Required action: Go through the listing below and return each line that includes "worn".

Records shown:
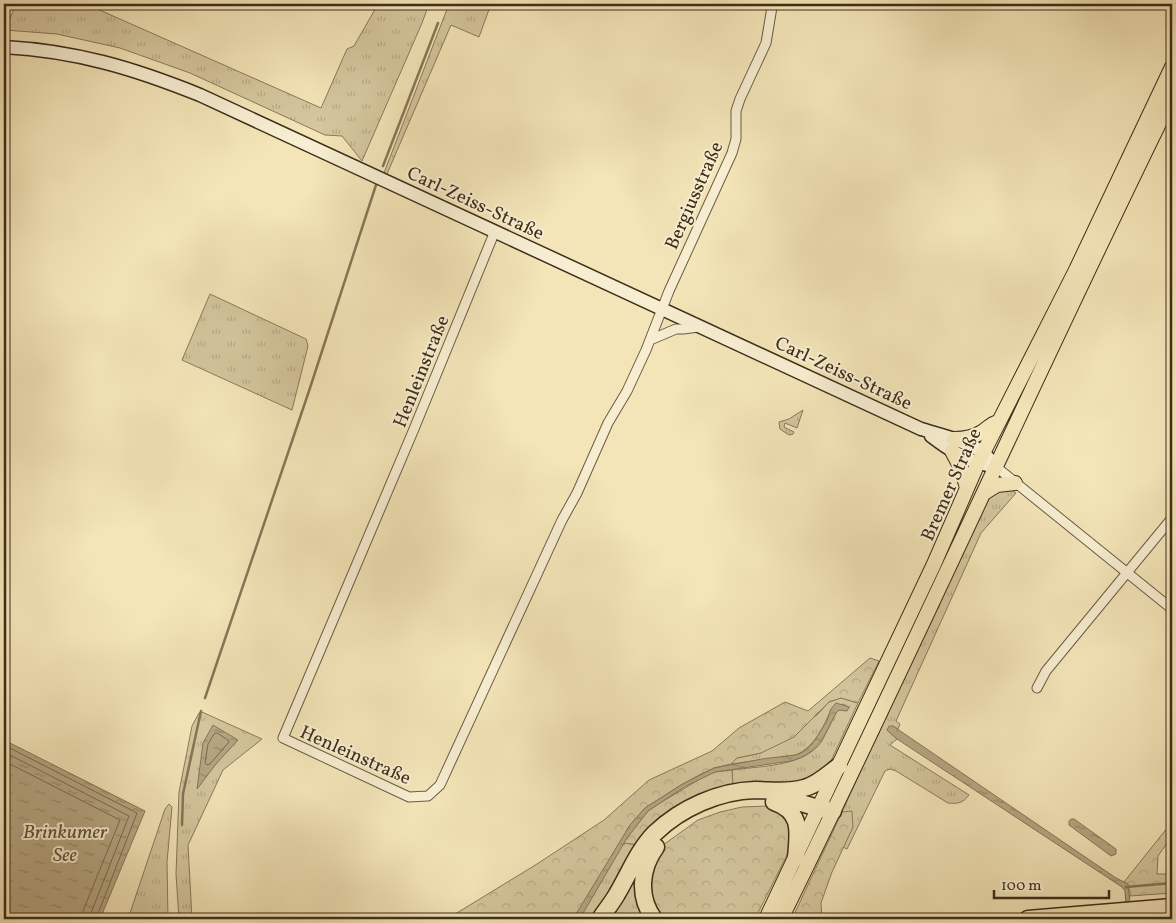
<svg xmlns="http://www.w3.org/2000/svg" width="1176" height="923" font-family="Vollkorn,serif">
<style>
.grass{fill:url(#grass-tufts);stroke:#897a5b}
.forest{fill:url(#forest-crowns);stroke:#897a5b}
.water{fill:url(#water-ripples);stroke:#857658}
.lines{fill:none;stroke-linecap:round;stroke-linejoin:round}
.shore{stroke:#7a6a4e;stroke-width:1}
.stream{stroke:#857658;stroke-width:2.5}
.minor-casing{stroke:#6b5b41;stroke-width:11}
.secondary-casing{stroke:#3e2d19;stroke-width:15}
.primary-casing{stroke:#3e2d19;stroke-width:16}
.motorway-casing{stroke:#3e2d19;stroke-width:19}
.minor{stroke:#f7eed1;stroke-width:9}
.secondary{stroke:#f7eed1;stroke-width:12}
.primary{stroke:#f3e5b8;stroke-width:14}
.motorway{stroke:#f3e5b8;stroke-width:16}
.labels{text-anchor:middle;stroke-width:4;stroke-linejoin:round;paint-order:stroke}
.street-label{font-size:19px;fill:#3e2d19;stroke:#f7eed1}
.water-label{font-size:20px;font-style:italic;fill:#625138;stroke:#f7eed1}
</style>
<defs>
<pattern id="grass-tufts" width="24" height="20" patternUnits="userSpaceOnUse" patternTransform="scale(1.25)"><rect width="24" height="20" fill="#d4c69d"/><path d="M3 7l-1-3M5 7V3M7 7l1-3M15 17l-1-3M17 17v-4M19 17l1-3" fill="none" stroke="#b7aa87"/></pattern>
<pattern id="forest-crowns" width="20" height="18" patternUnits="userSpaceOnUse" patternTransform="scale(1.25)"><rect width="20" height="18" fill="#d4c69d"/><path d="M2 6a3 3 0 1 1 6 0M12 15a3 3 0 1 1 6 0" fill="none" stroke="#b7aa87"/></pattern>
<pattern id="water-ripples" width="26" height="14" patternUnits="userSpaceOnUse" patternTransform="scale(1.25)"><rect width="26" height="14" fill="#b5a682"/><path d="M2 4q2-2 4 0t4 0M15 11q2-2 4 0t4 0" fill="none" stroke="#95886a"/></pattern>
</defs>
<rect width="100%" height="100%" fill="#f3e5b8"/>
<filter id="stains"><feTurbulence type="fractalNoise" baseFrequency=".004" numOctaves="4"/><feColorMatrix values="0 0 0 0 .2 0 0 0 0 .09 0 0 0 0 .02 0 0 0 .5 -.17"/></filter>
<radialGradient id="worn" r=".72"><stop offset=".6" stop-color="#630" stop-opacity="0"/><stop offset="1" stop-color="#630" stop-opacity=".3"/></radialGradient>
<path class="grass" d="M16,4H86L321,108L347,49L354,46L378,4H429L422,23L362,161L342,136L325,135L190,73L120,48L57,34L5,30Z
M449,4H491L479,37L451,25L387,174L384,173Z
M210,294L306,339L308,346L292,410L182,360Z
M803,410L797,428L785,423L784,427L794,432L793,434L789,435L780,429L779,422L789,419Z
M1009,489L1016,493L981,533L896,721L900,724L898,729L893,726L887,730L897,739L890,745L969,795C963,803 958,804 948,803L896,771L890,769L885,771L847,849L843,847L853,827L842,812L958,560L989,498L992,493Z
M841,698L858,703L830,763L823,772L795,785L733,787L732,770C759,766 805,767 822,741C827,732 831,722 836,713L838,710H844L848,707L843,704L831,709C824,727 814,747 796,755L731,764L737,758L761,753L817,715L829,702Z
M202,712L262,739L223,770L188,845L192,919H179L176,874L179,792L192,726L199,713Z
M169,804L172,807L167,862L168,919H128L165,809Z
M623,843L639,845L593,919H579Z
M638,865L647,919H606Z"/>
<path class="forest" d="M870,658L879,661L858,703L841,698L829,702L794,737L761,753L737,758L731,764L714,768L701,774L681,785L645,808L630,825L579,911L566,919H447L537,864L604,820L649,780L712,751L739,728L785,702L808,711Z
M732,770L733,787L639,845L623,843L648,811L660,803L705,776L715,772Z
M768,806L788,817L793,831L787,855L755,919H664L654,910L647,878L663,845L698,820L720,812L742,807Z
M852,811L853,827L832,872L821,903L822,919H792L842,812Z
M1172,822V836L1158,856L1157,874H1172V893L1130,896V891L1124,882Z"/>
<path class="water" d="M836,703L849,707L847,711L839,710L836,713C824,736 819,753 791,761L715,772L686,786L660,803L648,811L627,838L582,915L579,919H573L630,825L645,808L681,785L714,768L762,759L796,755L803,752L813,743L827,721L831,709Z
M213,725L238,740L216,764L197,789L203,743Z
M889,726H893L1116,878L1128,884L1132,919H1127L1125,891L1122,887L897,739L887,730Z
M4,740L145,811L100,919H4Z
M1071,819H1074L1116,849V854L1111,856L1069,825V821Z"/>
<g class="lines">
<path class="shore" d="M217,733L228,740L229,742L210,764L207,765L205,763L208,744L214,734Z
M4,745L137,813L96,919
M4,752L129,816L91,913L90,919
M4,761L120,820L83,911L82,919"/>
<path class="stream" d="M442,6L443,4
M383,166L438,23
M205,698L310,388L376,185
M182,825L183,794L201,711
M1126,887L1172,883"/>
<g class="minor-casing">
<path id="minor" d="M495,231L414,429L283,738L409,797L428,796L440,785L562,520L577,493L608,423L627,391L646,350L669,291L732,153L736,139V111L740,99L766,43L772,7
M650,340L676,329H683L699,327
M995,466L1172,609
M1037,688L1046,671L1172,518"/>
</g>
<g class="secondary-casing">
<path id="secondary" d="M4,47C76,51 133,68 200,95L921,429C941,435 963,440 981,451C987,455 991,461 995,466
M931,436C948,449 966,461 988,465"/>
</g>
<g class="primary-casing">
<path id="primary" d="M954,439C964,439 973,438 982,432C988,428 991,424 998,422
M952,451L962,470L967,488
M984,493L997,485L1015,483
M766,919L934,564L978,463L1076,270L1172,67
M781,919C915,647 1038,369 1172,97"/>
</g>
<g class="motorway-casing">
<path id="motorway" d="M775,798C795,798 813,809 833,811
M774,802C803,812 798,833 796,858
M600,919C605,911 612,903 617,894C629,874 638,850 655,833C681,808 719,791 755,790C771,790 788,793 804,788C817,785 828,774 839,766
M654,919C638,897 640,869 656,847
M1028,919L1172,907"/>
</g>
<use href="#minor" class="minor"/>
<use href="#secondary" class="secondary"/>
<use href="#primary" class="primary"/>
<use href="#motorway" class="motorway"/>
</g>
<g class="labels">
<g class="street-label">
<text transform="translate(693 195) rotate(-66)" y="7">Bergiusstraße</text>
<text transform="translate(476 202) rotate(25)" y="7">Carl-Zeiss-Straße</text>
<text transform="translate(420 371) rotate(-68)" y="7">Henleinstraße</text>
<text transform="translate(844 372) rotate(25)" y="7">Carl-Zeiss-Straße</text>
<text transform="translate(950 484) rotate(-66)" y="7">Bremer Straße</text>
<text transform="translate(356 754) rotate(24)" y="7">Henleinstraße</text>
</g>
<g class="water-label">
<text x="65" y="838">Brinkumer<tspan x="65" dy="23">See</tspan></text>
</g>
</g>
<rect width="1176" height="923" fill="none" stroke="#f3e5b8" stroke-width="20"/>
<rect x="5" y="5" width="1166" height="913" fill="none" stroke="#3e2d19" stroke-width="2.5"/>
<rect x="10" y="10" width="1156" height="903" fill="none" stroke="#3e2d19"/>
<path d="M994 890v8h115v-8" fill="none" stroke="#3e2d19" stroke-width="2.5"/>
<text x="1001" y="890" font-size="15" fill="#3e2d19" stroke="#f7eed1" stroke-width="4" paint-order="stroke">100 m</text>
<rect width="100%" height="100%" filter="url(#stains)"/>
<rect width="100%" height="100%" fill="url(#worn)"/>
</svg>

Task response:
<radialGradient id="worn" r=".72"><stop offset=".6" stop-color="#630" stop-opacity="0"/><stop offset="1" stop-color="#630" stop-opacity=".3"/></radialGradient>
<rect width="100%" height="100%" fill="url(#worn)"/>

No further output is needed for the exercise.